Sab. Giu 10th, 2023

Quando siamo andati a votare abbiamo dato fiducia a determinati partiti secondo una simpatia politica per questo o quel partito. Fin qui tutto normale. Il discorso cambia se si guarda a cosa stanno facendo gli uomini e donne a cui il popolo italiano ha dato fiducia. Dopo la fine del governo Conte due, i partiti si sono accodati alle scelte di Mario Draghi. Anzi, si può dire che nessuno si è opposto alle scelte del premier. Nemmeno un piccola scaramuccia per dare un segnale che ci fosse una contestazione all’interno del governo. No, tutti hanno votato con devota fedeltà alle proposte del governo. Chiaramente tranne Giorgia Meloni, che rimane l’unica opposizione forte all’interno del parlamento italiano.

A due anni dall’epidemia, e con gli ultimi mesi a guida Draghi, l’Italia sta vivendo il peggior momento della sua democrazia. Troppe restrizioni e troppi vincoli, che hanno leso sua maestà la libertà. È qui cade il silenzio dei partiti di maggioranza. Deve preoccupare il silenzio dei partiti di governo.  Come mai nessuno si oppone e cerca di far cancellare norme che non hanno nessuna valenza scientifica? Tutti gli atti messi in campo finora hanno più valenza politica che scientifica.

Mentre in Italia si chiede disperatamente di ripartire, consapevole di quanto sta accadendo in ogni Stato d’Europa, l’attuale governo tenta di mantenere vive tutte le restrizioni finora attuate. Un governo convinto ancora dell’opportunità di insistere con minacce e restrizioni, nonostante i numeri sempre più incoraggianti di una pandemia che oggi fa decisamente meno paura.
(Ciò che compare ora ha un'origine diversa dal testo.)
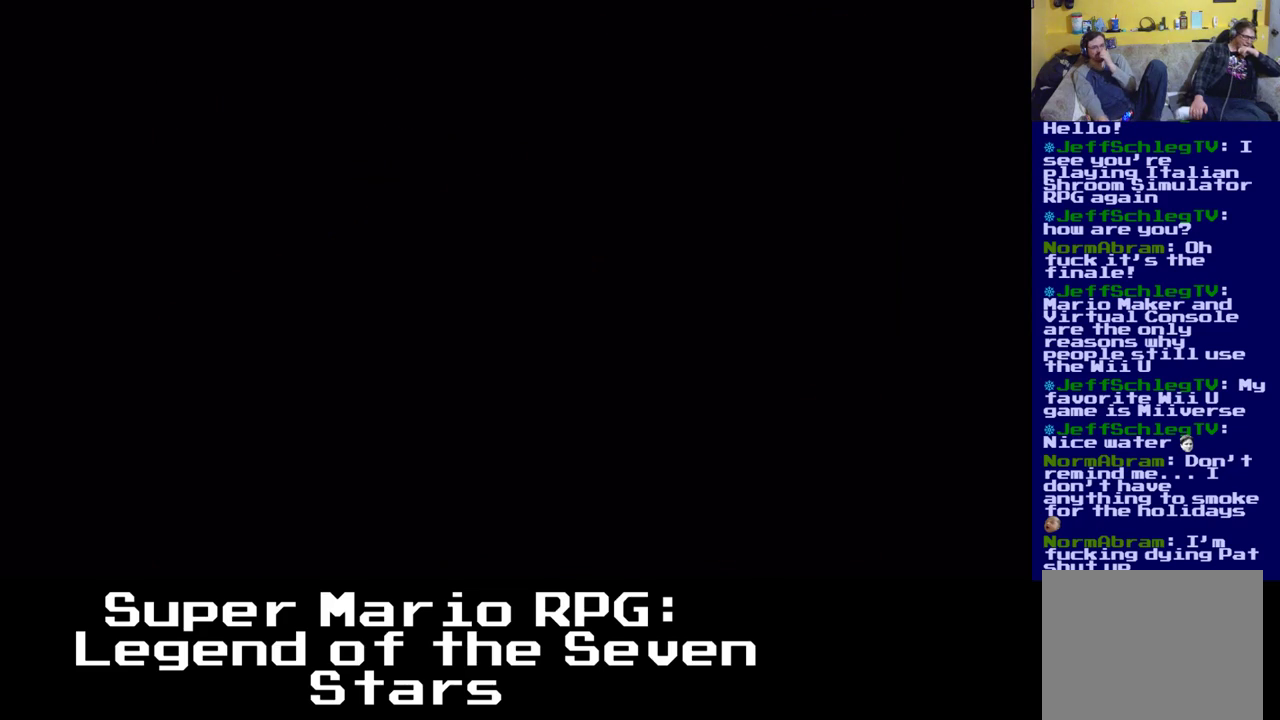
{"dt_ms": 500, "buttons": [], "events": []}
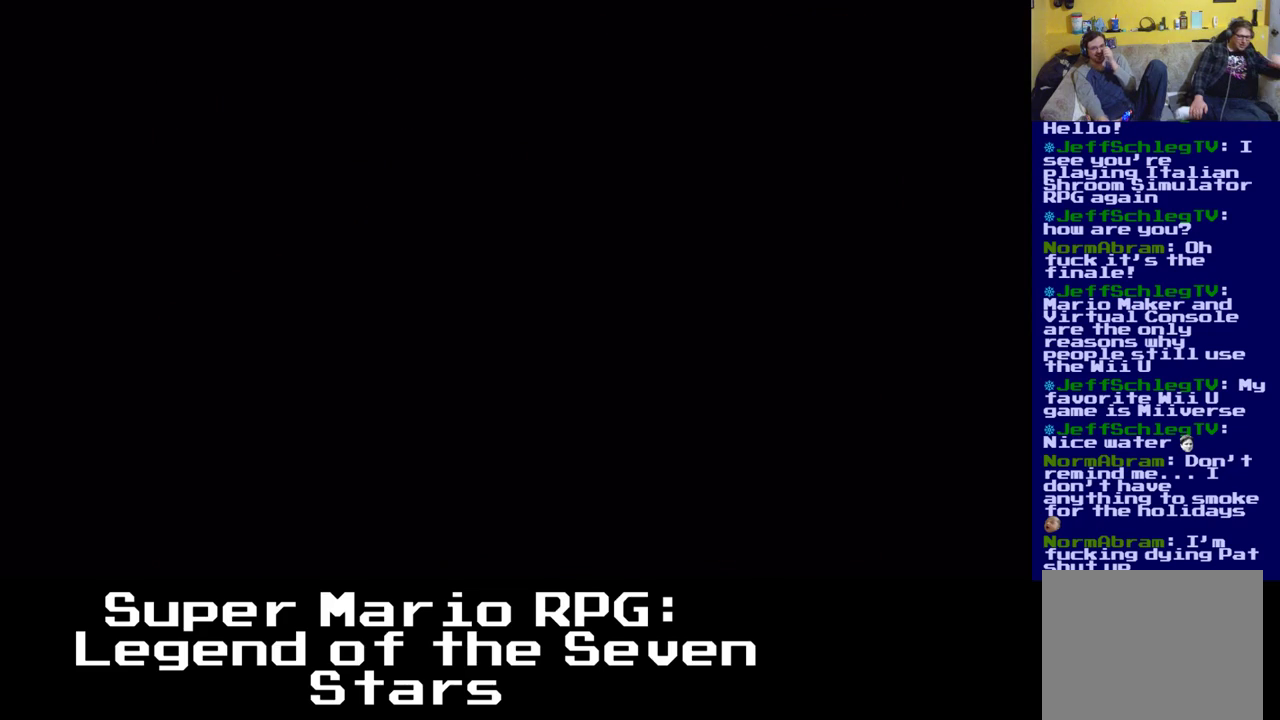
{"dt_ms": 500, "buttons": [], "events": []}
Nelle ultime settimane si assiste anche al dietrofront degli stessi virologi che fin qui erano stati strenui difensori delle decisioni di Mario Draghi e dei suoi ministri.

In questo momento manca la politica con la A maiuscola. Quella che dovrebbe rendere risposte ai cittadini che li ha votati. In questa legislatura i partiti sono stati i maggiori assenti. Sono stati formati tre governi, e nessuno dei tre è riuscito a dare risposte esaurienti ai bisogni dei cittadini. Il tutto condito da un silenzio impressionante degli eletti, che continuano a piegarsi al premier Draghi e nessuno di essi batte ciglio. Per i partiti sembra che va tutto bene quello che decide Draghi.